Navigation lights are required for your power boat at all times, but will need to be turned on when you are operating your power boat at night or during periods of restricted visibility, such as fog, so that other vessels are able to spot you. When at anchor, the red and green sidelights can be turned off but a single white light or a combination of masthead and stern lights must be illuminated to provide view from 360°. If your boat is equipped with navigation lights, they must work and meet the technical standards set out in the Collision Regulations. Navigation lights can be fitted with LED lights which are very energy consumption efficient and there are certain lights to help illuminate your vessel.
A masthead light, sidelights and a sternlight with LED lighting can be one sure (and legal) way to be seen at night or in poor visibility.
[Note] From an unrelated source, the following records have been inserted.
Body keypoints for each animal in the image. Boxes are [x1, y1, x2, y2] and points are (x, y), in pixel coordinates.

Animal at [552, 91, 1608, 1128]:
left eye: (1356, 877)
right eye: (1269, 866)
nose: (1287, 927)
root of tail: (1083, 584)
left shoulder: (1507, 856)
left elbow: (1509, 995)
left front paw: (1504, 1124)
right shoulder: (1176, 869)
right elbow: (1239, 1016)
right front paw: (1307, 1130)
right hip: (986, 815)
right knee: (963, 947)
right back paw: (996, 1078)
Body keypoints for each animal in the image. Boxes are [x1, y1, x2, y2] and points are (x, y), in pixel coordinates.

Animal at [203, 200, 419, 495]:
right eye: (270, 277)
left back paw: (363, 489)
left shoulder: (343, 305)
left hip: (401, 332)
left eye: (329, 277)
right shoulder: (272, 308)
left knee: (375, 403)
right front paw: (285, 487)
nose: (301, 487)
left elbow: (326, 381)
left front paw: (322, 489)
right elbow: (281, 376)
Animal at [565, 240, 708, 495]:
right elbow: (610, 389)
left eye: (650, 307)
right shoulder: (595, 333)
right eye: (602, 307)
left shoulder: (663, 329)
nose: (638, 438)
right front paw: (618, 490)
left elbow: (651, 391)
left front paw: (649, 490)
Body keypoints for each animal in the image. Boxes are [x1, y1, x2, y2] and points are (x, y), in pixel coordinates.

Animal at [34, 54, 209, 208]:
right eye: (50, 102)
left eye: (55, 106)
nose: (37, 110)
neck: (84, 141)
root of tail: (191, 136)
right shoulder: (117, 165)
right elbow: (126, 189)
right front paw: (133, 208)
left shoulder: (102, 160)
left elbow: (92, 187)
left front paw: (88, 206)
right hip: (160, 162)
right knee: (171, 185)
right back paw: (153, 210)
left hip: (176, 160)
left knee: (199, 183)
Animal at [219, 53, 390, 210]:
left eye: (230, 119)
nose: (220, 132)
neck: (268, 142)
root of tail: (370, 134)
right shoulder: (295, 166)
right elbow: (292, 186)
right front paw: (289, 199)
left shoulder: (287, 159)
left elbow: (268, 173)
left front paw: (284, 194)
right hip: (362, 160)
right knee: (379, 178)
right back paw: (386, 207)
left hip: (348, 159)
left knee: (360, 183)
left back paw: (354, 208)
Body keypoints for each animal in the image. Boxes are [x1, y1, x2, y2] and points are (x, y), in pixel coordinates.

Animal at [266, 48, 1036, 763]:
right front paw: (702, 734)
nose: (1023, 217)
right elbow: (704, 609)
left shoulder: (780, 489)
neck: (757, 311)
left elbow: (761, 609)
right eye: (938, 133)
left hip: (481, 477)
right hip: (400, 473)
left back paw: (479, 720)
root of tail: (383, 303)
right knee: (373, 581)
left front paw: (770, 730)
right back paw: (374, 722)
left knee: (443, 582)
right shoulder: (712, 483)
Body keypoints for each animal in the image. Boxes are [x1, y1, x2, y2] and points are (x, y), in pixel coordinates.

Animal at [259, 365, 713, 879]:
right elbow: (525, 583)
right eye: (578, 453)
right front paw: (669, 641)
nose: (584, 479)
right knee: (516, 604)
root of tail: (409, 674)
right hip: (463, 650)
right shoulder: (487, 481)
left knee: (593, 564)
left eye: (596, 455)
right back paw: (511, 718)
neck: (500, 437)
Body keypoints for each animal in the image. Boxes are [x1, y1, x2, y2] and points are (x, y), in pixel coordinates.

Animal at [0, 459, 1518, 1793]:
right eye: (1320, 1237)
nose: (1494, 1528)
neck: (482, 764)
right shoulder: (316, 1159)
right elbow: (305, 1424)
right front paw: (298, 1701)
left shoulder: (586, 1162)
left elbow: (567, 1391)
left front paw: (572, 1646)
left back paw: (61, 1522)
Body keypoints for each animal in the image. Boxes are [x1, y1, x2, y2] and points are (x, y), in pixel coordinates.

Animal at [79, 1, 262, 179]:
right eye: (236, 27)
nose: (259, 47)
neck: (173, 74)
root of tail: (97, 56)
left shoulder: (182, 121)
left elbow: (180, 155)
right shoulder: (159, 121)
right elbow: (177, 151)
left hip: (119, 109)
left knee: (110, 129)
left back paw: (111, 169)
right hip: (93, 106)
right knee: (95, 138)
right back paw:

Deck lights are legal but can be lost in a seaway as they can be obscured by large waves.
Since deck lights are being exposed to the elements, it is wise to check that they work on a regular basis. It is also a good idea to check their connections for corrosion. There are good products (silicone based is best) that can be sprayed on connections and in light housings to help prevent corrosion.
Having some spare bulbs on board is another good idea. Below are the legal requirements for your power boat.
- Sidelights – a green light to mark the starboard side of your boat and a red light to mark the port.
- One stern light – a white light.
- One masthead light – a white light.
- Optional: Another masthead light.
- One all-around white light.
- Sidelights - a green light to mark the starboard side of your boat and a red light to mark the port side.
If your boat’s design does not incorporate navigation lights and you wish to boat at night or during periods of reduced visibility, you can purchase battery-powered navigation lights that can be clamped to your boat that will bring it into compliance with the Collision Regulations.